Palestinians: Israelis voted to maintain status quo, apartheid

Only 15% of elected MKs support two-state solution

Chief Palestinian negotiator Saeb Erekat (photo credit: REUTERS)
Chief Palestinian negotiator Saeb Erekat
(photo credit: REUTERS)
Palestinian officials in Ramallah said on Wednesday that they were not surprised by the results of the election in Israel and expressed concern over the rise of the right-wing bloc.
“Israelis have voted to maintain the status quo, as far as the occupation of Palestine,” said PLO secretary-general Saeb Erekat. “They voted for apartheid and to an endless occupation. Exit polls show that only 18 members of the 120 seats in the Knesset support two states on the 1967 borders.”

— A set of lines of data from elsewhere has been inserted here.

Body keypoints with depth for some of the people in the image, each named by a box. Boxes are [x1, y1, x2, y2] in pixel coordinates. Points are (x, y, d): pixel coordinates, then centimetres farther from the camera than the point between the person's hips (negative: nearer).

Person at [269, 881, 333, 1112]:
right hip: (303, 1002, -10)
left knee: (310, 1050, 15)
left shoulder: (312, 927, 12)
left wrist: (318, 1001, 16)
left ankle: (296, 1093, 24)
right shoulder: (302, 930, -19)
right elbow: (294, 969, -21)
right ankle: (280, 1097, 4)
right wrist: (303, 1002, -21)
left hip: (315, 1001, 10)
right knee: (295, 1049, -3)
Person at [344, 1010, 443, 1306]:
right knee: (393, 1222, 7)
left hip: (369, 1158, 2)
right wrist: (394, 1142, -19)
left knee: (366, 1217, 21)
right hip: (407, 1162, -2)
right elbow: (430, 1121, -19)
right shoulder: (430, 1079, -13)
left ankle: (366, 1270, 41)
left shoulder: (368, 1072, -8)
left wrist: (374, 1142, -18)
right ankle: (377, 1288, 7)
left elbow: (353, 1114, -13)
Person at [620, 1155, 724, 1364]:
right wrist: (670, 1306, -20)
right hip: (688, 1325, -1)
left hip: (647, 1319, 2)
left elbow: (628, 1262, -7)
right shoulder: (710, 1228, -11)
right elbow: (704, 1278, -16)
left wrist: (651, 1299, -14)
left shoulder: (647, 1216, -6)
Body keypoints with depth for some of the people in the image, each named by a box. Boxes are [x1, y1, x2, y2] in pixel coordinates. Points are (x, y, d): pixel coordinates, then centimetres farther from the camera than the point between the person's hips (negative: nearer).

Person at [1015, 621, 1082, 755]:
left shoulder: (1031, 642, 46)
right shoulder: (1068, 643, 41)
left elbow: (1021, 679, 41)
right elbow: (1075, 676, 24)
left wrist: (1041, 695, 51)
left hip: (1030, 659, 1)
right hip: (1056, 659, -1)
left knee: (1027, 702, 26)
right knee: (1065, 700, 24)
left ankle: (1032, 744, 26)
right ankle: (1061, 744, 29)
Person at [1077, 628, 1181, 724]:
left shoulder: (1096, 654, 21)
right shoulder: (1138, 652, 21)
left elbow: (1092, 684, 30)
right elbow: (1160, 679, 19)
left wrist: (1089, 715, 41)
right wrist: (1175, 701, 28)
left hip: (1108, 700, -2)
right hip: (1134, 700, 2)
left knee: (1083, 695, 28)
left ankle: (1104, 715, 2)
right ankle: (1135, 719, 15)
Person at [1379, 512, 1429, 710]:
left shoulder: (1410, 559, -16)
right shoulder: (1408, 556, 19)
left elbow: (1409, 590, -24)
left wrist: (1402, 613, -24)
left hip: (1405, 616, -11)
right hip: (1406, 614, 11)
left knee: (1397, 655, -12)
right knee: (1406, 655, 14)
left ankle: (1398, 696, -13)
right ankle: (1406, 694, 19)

PLO Executive Committee member Hanan Ashrawi said that Israelis have voted for candidates “who are unequivocally committed to entrenching the status quo of oppression, occupation, annexation and dispossession in Palestine and escalating the assault on Palestinian national and human rights.”
The Israelis, she added, have “chosen an overwhelmingly right-wing, Xenophobic and anti-Palestinian parliament to represent them. Israelis chose to entrench and expand apartheid.”
Ashrawi said that the Palestinians will “overcome this dark and highly dangerous chapter and remain deeply rooted in our homeland.”
Another senior PLO official, Ahmed Majdalni, expressed deep concern over the fate of Arab Israelis in the aftermath of the results of the election. The Arab Israelis, he said, faced a “fierce campaign of racism and fascism” during the election campaign.”
Bassam al-Salhi, general-secretary of the Palestinian People’s Party  (formerly the Palestinian Communist Party) said that Netanyahu’s victory “was the result of growing extremism, racism and corruption” in Israel. He called on Palestinians in the West Bank to step up “popular resistance” against Israel. He also urged the Palestinian Authority to abandon all agreements signed with Israel.
A senior adviser to Palestinian Authority President Mahmoud Abbas told The Jerusalem Post that the results of the election show that there is no partner for peace with the Palestinians on the Israeli side. Noting that the Palestinian issue and the peace process were almost entirely absent from the election campaign, the adviser said that the Palestinian cause will continue to be at the top of the challenges facing Israel.
“The election is an internal Israeli affair,” he added. “But we believe that the international community needs to pressure Israel to continue supporting the peace camp that believes in the two-state solution.”
Another PA official told the Post that the results of the election in Israel underscore the need for the Palestinians to be united so that they will be able to face Israeli “racism and hostility.” Fatah and Hamas, he said, need to wake up and “realize that the Palestinian cause is facing dangerous challenges.”
The official predicted that the US administration’s support for Israel will encourage Prime Minister Benjamin Netanyahu and his right-wing allies to annex large parts of the West Bank. “If that happens, the two-state solution will be officially dead,” the official cautioned. “We can’t face Israeli-American conspiracies as long as we are divided.”
Hamas, for its part, said that the results of the election pose a “new challenge” to the Palestinians, especially in light of the US administration’s “bias” in favor of Israel. Essam Aldalis, a senior Hamas official, called on Palestinians to endorse the program of the Palestinian “resistance” so they would be able to thwart efforts to “liquidate the Palestinian cause through the “deal of the century” – US President Donald Trump’s unpublished plan for peace in the Middle East.